(Dataset entries)
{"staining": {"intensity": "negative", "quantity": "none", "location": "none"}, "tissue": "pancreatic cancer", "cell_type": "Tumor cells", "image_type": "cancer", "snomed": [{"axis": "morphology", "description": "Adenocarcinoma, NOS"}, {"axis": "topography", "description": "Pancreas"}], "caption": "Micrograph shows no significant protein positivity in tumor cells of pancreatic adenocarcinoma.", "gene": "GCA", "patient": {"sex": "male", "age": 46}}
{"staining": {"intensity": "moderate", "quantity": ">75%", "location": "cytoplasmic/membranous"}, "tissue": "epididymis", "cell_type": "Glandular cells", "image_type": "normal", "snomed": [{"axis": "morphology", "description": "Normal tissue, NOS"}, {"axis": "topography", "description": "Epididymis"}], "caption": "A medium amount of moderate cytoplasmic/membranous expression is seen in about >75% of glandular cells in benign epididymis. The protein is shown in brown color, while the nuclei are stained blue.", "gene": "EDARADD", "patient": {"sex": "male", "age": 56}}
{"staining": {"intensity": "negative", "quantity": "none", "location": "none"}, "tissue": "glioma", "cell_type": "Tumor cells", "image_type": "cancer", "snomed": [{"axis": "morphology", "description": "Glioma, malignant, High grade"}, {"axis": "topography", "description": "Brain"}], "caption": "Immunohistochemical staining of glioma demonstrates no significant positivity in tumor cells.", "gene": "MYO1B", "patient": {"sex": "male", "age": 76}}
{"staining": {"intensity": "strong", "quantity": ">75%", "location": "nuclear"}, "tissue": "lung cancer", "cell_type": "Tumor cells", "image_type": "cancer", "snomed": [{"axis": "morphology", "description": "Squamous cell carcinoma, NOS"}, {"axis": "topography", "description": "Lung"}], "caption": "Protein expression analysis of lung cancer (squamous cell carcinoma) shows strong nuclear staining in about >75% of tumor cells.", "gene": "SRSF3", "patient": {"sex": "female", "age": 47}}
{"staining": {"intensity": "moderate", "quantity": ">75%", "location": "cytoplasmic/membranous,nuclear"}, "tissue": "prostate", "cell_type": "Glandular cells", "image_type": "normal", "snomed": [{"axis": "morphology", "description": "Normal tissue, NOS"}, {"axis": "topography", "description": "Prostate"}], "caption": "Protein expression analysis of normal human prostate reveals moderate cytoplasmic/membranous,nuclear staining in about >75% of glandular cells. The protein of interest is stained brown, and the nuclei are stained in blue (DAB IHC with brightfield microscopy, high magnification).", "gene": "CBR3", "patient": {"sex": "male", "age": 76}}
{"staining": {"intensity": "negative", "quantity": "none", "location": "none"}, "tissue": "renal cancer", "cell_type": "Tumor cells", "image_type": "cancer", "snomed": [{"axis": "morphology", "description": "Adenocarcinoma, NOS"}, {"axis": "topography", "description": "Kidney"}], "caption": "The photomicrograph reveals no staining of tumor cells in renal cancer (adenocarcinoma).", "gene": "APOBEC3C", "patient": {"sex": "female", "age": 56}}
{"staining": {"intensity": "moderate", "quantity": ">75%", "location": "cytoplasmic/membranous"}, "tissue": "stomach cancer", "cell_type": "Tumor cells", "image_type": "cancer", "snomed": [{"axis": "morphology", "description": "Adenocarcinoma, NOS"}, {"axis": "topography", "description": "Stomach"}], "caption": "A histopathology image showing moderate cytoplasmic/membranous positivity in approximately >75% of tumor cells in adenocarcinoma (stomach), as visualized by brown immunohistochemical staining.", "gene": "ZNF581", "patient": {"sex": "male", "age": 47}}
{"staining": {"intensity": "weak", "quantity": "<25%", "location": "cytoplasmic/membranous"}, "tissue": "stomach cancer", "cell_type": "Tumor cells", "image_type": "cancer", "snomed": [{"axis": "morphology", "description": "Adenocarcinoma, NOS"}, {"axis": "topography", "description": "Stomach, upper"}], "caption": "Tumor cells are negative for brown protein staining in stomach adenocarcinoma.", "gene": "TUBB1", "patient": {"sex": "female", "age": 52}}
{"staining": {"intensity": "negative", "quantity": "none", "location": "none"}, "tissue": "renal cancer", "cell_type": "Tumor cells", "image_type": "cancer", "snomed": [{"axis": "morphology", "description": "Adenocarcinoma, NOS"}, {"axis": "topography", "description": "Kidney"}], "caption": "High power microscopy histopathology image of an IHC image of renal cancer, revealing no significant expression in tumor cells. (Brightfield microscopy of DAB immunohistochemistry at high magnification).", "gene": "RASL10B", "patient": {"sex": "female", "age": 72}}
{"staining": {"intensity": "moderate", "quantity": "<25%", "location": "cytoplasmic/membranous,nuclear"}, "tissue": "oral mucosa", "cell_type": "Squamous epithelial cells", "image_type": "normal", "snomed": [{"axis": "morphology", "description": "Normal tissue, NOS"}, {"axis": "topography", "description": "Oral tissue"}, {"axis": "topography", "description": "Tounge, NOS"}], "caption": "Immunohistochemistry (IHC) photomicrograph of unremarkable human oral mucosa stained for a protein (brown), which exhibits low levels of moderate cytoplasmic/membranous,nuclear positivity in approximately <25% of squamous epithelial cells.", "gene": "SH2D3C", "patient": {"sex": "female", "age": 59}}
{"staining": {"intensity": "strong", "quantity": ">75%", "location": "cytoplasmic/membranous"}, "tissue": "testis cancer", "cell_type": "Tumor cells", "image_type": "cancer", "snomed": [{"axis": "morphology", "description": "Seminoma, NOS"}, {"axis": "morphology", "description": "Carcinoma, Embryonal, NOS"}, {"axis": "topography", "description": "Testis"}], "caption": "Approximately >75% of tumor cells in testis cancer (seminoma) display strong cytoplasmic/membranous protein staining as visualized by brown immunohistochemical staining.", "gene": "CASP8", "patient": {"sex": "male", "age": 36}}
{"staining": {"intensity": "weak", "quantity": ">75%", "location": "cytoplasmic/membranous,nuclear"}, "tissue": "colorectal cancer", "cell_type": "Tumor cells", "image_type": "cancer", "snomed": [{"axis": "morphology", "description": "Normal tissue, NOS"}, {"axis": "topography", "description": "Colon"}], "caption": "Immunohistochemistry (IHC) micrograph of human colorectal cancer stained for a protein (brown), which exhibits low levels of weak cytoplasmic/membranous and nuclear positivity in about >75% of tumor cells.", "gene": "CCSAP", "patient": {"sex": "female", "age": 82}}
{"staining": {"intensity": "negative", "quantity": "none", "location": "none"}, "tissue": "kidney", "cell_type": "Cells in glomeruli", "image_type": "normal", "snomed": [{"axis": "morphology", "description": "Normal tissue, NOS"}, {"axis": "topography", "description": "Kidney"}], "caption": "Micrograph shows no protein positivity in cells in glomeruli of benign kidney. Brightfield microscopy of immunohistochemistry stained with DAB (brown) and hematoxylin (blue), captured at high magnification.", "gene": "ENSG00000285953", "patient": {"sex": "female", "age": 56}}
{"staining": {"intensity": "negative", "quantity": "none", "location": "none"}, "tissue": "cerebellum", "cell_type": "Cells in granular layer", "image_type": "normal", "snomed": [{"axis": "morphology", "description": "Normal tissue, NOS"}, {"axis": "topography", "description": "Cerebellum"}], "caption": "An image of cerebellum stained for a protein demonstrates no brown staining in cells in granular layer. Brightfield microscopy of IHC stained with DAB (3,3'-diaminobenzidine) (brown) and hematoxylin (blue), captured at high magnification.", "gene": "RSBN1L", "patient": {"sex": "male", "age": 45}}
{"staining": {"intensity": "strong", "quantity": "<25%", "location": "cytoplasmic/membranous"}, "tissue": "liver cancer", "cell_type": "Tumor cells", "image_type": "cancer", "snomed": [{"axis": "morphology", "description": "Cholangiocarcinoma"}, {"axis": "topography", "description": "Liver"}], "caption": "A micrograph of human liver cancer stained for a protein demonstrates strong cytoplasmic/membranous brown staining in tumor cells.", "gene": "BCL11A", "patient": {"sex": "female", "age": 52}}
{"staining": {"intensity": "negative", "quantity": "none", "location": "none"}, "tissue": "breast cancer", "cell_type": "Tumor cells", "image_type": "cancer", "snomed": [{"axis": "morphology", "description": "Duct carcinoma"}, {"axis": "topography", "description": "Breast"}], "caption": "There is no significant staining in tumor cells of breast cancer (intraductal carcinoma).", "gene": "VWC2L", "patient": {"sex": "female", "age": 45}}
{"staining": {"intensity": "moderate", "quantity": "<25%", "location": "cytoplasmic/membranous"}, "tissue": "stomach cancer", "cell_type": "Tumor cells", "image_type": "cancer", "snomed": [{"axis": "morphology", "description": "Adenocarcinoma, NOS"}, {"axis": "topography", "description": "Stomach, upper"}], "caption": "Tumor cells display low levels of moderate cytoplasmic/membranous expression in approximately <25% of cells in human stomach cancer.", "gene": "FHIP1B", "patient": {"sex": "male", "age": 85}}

*AIM OF THE TASK*:
Send back the lines of the records word for word, from the very first through the line containing "analysis of lung".

*RESULT OF THIS EXERCISE*:
{"staining": {"intensity": "negative", "quantity": "none", "location": "none"}, "tissue": "pancreatic cancer", "cell_type": "Tumor cells", "image_type": "cancer", "snomed": [{"axis": "morphology", "description": "Adenocarcinoma, NOS"}, {"axis": "topography", "description": "Pancreas"}], "caption": "Micrograph shows no significant protein positivity in tumor cells of pancreatic adenocarcinoma.", "gene": "GCA", "patient": {"sex": "male", "age": 46}}
{"staining": {"intensity": "moderate", "quantity": ">75%", "location": "cytoplasmic/membranous"}, "tissue": "epididymis", "cell_type": "Glandular cells", "image_type": "normal", "snomed": [{"axis": "morphology", "description": "Normal tissue, NOS"}, {"axis": "topography", "description": "Epididymis"}], "caption": "A medium amount of moderate cytoplasmic/membranous expression is seen in about >75% of glandular cells in benign epididymis. The protein is shown in brown color, while the nuclei are stained blue.", "gene": "EDARADD", "patient": {"sex": "male", "age": 56}}
{"staining": {"intensity": "negative", "quantity": "none", "location": "none"}, "tissue": "glioma", "cell_type": "Tumor cells", "image_type": "cancer", "snomed": [{"axis": "morphology", "description": "Glioma, malignant, High grade"}, {"axis": "topography", "description": "Brain"}], "caption": "Immunohistochemical staining of glioma demonstrates no significant positivity in tumor cells.", "gene": "MYO1B", "patient": {"sex": "male", "age": 76}}
{"staining": {"intensity": "strong", "quantity": ">75%", "location": "nuclear"}, "tissue": "lung cancer", "cell_type": "Tumor cells", "image_type": "cancer", "snomed": [{"axis": "morphology", "description": "Squamous cell carcinoma, NOS"}, {"axis": "topography", "description": "Lung"}], "caption": "Protein expression analysis of lung cancer (squamous cell carcinoma) shows strong nuclear staining in about >75% of tumor cells.", "gene": "SRSF3", "patient": {"sex": "female", "age": 47}}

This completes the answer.